(Data under study):
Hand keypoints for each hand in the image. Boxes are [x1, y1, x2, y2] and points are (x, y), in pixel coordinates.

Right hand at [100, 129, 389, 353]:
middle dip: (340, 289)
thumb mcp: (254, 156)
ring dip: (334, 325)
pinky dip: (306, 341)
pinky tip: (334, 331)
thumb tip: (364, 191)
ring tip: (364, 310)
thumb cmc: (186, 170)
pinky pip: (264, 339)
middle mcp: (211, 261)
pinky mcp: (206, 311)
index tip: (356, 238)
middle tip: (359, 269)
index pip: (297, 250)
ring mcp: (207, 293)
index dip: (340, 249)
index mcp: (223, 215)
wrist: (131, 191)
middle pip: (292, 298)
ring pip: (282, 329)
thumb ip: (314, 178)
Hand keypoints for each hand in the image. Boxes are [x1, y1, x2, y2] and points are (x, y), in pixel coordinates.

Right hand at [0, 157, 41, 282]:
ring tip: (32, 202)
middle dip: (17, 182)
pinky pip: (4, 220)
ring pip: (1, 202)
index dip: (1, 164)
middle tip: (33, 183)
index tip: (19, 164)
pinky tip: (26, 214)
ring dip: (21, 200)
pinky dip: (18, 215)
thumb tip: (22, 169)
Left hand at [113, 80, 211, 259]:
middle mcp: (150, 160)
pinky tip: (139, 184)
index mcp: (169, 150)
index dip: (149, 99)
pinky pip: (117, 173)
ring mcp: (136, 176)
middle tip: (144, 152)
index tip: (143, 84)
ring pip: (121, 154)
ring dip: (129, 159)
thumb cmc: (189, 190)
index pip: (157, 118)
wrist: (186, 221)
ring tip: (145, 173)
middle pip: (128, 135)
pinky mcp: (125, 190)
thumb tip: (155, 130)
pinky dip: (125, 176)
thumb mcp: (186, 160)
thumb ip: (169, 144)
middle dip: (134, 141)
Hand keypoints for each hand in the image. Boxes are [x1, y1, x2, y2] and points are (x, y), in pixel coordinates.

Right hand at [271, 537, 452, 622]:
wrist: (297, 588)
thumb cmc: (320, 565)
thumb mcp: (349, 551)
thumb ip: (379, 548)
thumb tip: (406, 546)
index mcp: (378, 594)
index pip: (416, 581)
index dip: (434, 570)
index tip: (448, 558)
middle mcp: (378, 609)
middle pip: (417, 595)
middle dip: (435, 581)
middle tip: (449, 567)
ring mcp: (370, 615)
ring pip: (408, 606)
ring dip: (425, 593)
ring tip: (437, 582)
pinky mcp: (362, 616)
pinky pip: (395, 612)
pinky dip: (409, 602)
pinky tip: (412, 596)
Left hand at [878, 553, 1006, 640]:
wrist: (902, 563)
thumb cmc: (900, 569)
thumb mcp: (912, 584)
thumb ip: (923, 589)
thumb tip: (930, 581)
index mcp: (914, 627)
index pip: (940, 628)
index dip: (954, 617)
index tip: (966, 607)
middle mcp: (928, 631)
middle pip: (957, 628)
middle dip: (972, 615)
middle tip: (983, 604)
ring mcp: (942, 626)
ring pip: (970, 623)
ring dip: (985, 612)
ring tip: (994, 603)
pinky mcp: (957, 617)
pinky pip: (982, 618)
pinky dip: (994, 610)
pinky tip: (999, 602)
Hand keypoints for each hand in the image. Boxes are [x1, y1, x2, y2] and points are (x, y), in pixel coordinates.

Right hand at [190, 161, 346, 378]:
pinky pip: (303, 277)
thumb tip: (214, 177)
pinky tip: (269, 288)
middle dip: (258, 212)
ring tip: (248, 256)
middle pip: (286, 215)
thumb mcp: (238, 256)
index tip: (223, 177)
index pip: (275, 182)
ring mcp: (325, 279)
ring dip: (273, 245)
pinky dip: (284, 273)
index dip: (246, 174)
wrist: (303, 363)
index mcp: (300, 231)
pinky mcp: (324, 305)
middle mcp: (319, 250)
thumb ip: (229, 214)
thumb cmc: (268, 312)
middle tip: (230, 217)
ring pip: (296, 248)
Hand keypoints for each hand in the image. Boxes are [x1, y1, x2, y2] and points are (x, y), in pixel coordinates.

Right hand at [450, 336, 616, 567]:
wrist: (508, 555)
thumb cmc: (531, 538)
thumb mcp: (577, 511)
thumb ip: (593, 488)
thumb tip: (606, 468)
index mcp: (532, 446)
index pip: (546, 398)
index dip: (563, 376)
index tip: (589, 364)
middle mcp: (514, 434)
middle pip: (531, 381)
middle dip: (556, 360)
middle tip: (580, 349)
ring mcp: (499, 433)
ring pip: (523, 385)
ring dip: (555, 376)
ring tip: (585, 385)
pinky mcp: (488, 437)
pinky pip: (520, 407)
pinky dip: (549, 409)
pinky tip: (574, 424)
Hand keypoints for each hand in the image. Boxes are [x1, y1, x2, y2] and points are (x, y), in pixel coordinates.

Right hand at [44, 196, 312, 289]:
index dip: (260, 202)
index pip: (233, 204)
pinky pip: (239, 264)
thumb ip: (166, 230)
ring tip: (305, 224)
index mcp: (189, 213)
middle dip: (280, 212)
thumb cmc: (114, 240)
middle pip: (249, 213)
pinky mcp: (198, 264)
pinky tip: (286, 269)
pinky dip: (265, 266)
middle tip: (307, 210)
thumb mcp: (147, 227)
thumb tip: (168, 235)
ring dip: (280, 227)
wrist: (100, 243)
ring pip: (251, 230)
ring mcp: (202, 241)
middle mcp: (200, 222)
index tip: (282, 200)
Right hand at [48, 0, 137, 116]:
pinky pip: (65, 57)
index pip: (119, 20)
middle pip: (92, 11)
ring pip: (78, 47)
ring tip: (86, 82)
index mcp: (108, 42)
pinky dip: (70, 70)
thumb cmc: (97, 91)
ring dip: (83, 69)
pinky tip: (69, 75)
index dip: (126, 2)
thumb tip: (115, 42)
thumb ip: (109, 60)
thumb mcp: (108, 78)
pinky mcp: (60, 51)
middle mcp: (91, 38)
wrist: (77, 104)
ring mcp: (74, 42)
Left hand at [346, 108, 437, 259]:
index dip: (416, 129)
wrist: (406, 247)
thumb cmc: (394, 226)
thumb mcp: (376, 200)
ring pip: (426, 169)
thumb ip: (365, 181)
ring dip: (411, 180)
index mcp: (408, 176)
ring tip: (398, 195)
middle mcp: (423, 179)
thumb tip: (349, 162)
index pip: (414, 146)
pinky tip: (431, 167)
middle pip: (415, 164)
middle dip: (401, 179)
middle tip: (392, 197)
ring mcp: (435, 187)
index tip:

(Exercise brief): An exact copy of the lines above, from the one containing "thumb tip: (364, 191)" down to the one containing "pinky tip: (412, 596)" and including both, is the whole answer; retype it and nothing else.

(Response to the task):
thumb tip: (364, 191)
ring tip: (364, 310)
thumb cmc: (186, 170)
pinky pip: (264, 339)
middle mcp: (211, 261)
pinky mcp: (206, 311)
index tip: (356, 238)
middle tip: (359, 269)
index pip: (297, 250)
ring mcp: (207, 293)
index dip: (340, 249)
index mcp: (223, 215)
wrist: (131, 191)
middle pip: (292, 298)
ring pip: (282, 329)
thumb ip: (314, 178)
Hand keypoints for each hand in the image. Boxes are [x1, y1, x2, y2] and points are (x, y), in pixel coordinates.

Right hand at [0, 157, 41, 282]:
ring tip: (32, 202)
middle dip: (17, 182)
pinky pip: (4, 220)
ring pip: (1, 202)
index dip: (1, 164)
middle tip: (33, 183)
index tip: (19, 164)
pinky tip: (26, 214)
ring dip: (21, 200)
pinky dip: (18, 215)
thumb tip: (22, 169)
Left hand at [113, 80, 211, 259]:
middle mcp: (150, 160)
pinky tip: (139, 184)
index mcp: (169, 150)
index dip: (149, 99)
pinky pip: (117, 173)
ring mcp: (136, 176)
middle tip: (144, 152)
index tip: (143, 84)
ring pip: (121, 154)
ring dip: (129, 159)
thumb cmc: (189, 190)
index pip: (157, 118)
wrist: (186, 221)
ring tip: (145, 173)
middle pip: (128, 135)
pinky mcp: (125, 190)
thumb tip: (155, 130)
pinky dip: (125, 176)
thumb mcp: (186, 160)
thumb ip: (169, 144)
middle dip: (134, 141)
Hand keypoints for each hand in the image. Boxes are [x1, y1, x2, y2] and points are (x, y), in pixel coordinates.

Right hand at [271, 537, 452, 622]:
wrist: (297, 588)
thumb cmc: (320, 565)
thumb mcp: (349, 551)
thumb ip: (379, 548)
thumb tip: (406, 546)
index mcp: (378, 594)
index pip: (416, 581)
index dip: (434, 570)
index tip: (448, 558)
middle mcp: (378, 609)
middle pip: (417, 595)
middle dip: (435, 581)
middle tip: (449, 567)
ring mcp: (370, 615)
ring pip: (408, 606)
ring dip: (425, 593)
ring tip: (437, 582)
pinky mcp: (362, 616)
pinky pip: (395, 612)
pinky dip: (409, 602)
pinky tip: (412, 596)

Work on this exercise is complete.